La domótica está pensada para hacer el día a día de los usuarios mucho más fácil y cómoda. En sus inicios, se enfocaba más al ahorro energético y, con la llegada de Internet, se avanzó en la seguridad y comunicaciones de las construcciones. Otro aspecto que la domótica ha desarrollado es la vivienda y el edificio adaptado para personas con discapacidad o movilidad reducida, haciéndoles más independientes y mejorando su calidad de vida.

Sin embargo, al principio del desarrollo de esta disciplina, no se creaban diseños conjuntos que integraran la domótica y la arquitectura. Todo un error, ya que los dispositivos inteligentes funcionan mucho mejor cuando se incorporan en la estructura de la vivienda; y para ello lo más productivo es unir las dos materias y plantear las necesidades de ambas desde el inicio del proyecto.

Juntar a un arquitecto y a un integrador desde el comienzo de una obra trae consigo una serie de ventajas. Generalmente, introducir la domótica en un diseño arquitectónico no supone una gran inversión, y esta se recupera rápidamente. El equipo conseguirá una imagen que la destaque de su competencia directa y se definirá como una alianza innovadora que apuesta por las nuevas tecnologías y el futuro. Pero estos no son los únicos beneficios. A parte favorecer la marca empresarial, se consigue un mejor rendimiento.

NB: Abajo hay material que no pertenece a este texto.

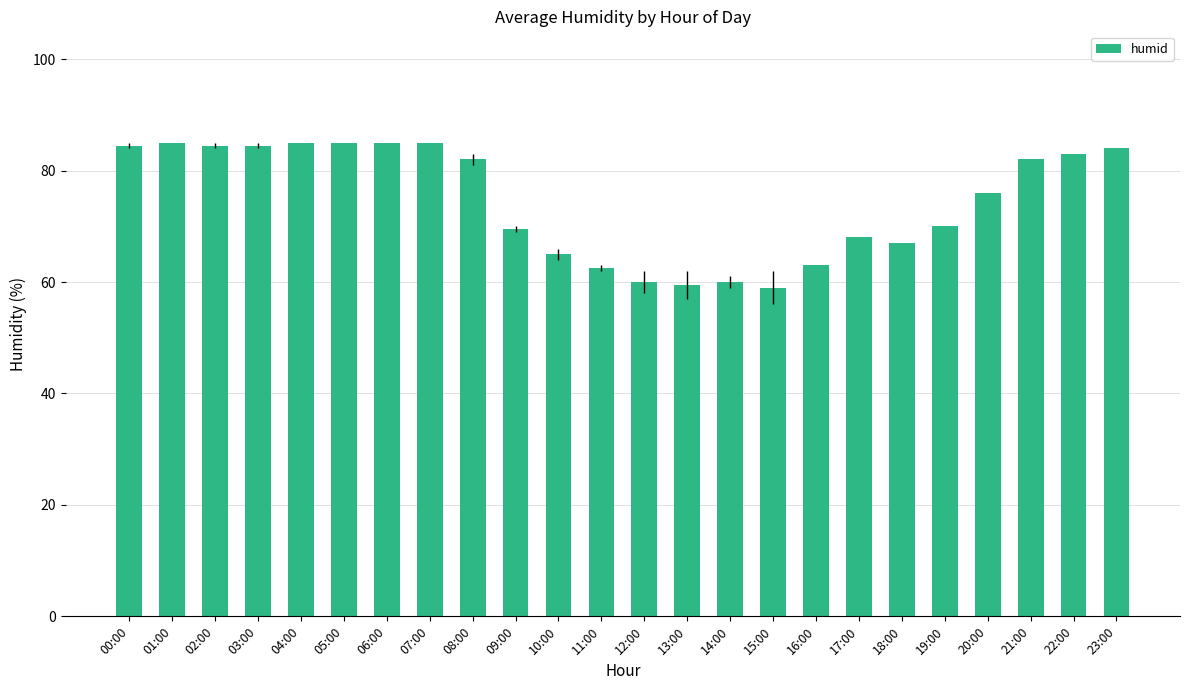

What is the change in value from 13:00 to 18:00?

+7.5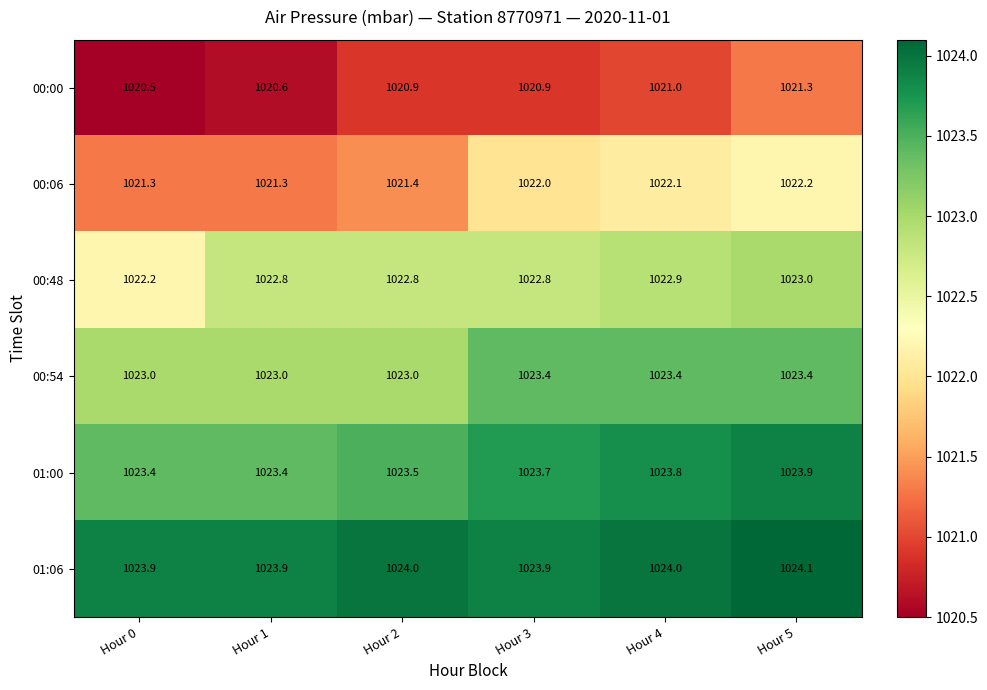

What is the sum of all 00:48 values?

6136.5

Con la domótica se reduce el consumo energético en un 20% como mínimo, y utiliza la red eléctrica de 220V, por lo que la instalación del sistema es bastante rápido. Los dispositivos están conectados entre sí, por ello los esquemas de diseño son más sencillos, reduciendo el coste de planificación y el proceso de instalación. Con la tecnología inalámbrica se puede integrar la domótica en cualquier lugar sin necesidad de hacer grandes reformas; además de la posibilidad de actualizar el sistema o ampliarlo fácilmente.

Pero en realidad, todas estas posibilidades y ventajas van enfocadas a un único receptor: el usuario que día a día va a interactuar en su casa o en su trabajo con toda esta tecnología. Con un sistema de domótica se abre un abanico de oportunidades que una instalación de electrodomésticos tradicional no ofrece.